Mr. Gallon devoted most of his life to advancing parks and recreation at the local, state and national level, starting as a playground leader for Toledo City Parks as a teen in the 1940s. From 1989 to 2009, he served on the Board of Park Commissioners, and as president for much of that.

One of his major accomplishments during that time was the creation of the University/Parks Trail, one of the first multi-jurisdictional trail partnerships in Ohio. With Mr. Gallon’s leadership on the board, Metroparks later added the Wabash Cannonball Trail. He was also instrumental in starting the Volunteer Trail Patrol, which his law firm has supported financially.

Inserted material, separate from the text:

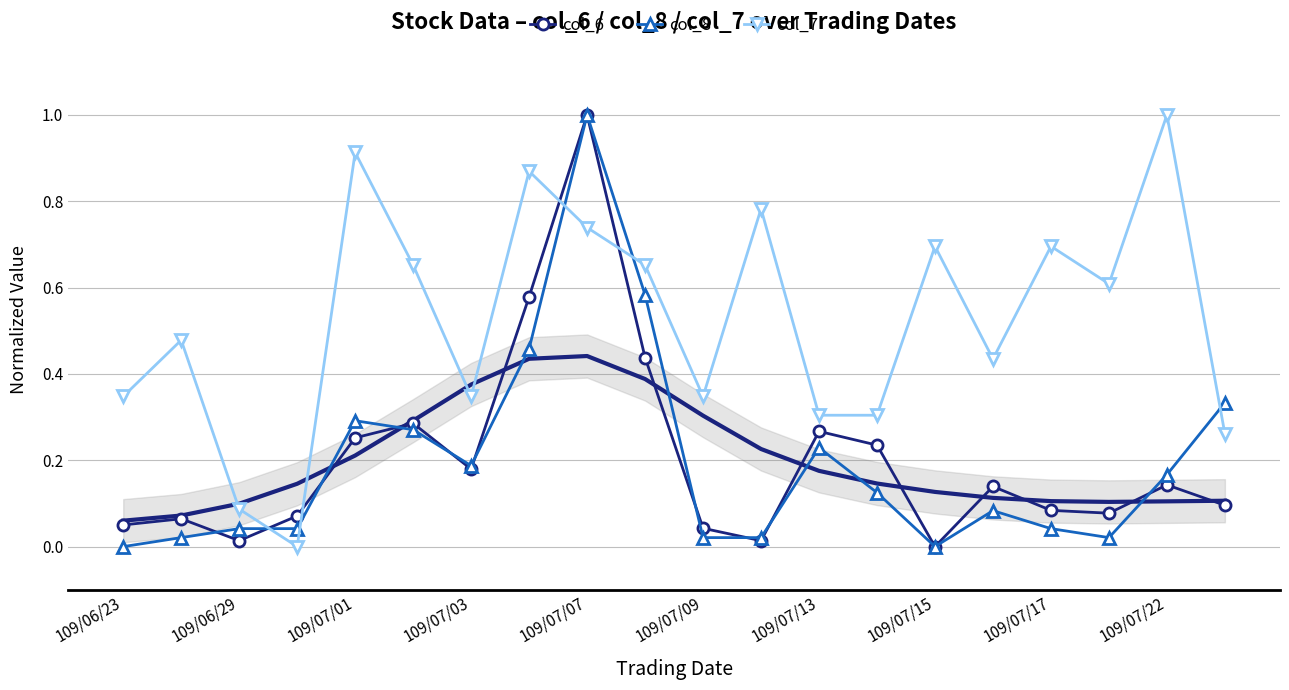

Which category has the highest value in the col_8 series?

109/07/07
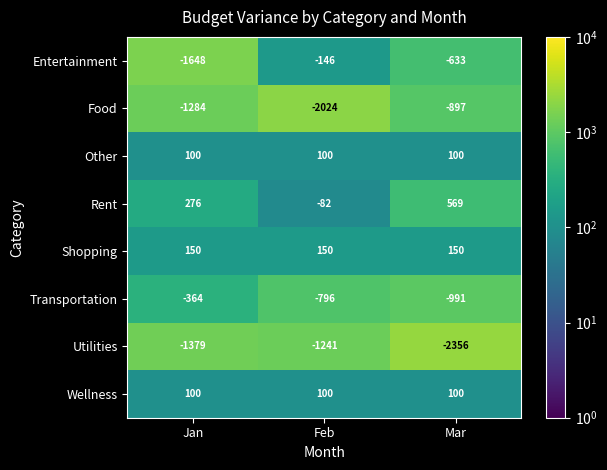

How many series are shown in this chart?

8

The Fallen Timbers Battlefield and Blue Creek Conservation Area were acquired under his Board leadership, and a land levy was approved by voters, leading to 10 years of unprecedented growth for the park district.

Among Mr. Gallon’s many passions were improving the effectiveness of boards, providing educational opportunities and forums for citizen-board members to interact. That leadership extended beyond Metroparks to the state, regional and national levels.

He served on the OPRA Board for more than 10 years as the Chair of the Citizen Board Member Section. He served as Ohio’s citizen representative to the National Recreation and Park Association Great Lakes Regional Council for three years while also serving on the NRPA Citizen Board Member Branch Board of Directors for six years. And he represented Ohio at the NRPA Legislative Forum for more than a decade. One of his many legacies is a Board and Staff Development Institute at OPRA, which is named in his honor.

Upon his retirement from the Metroparks board in 2009, the Red Trail at Wildwood was named the Jack Gallon Trail.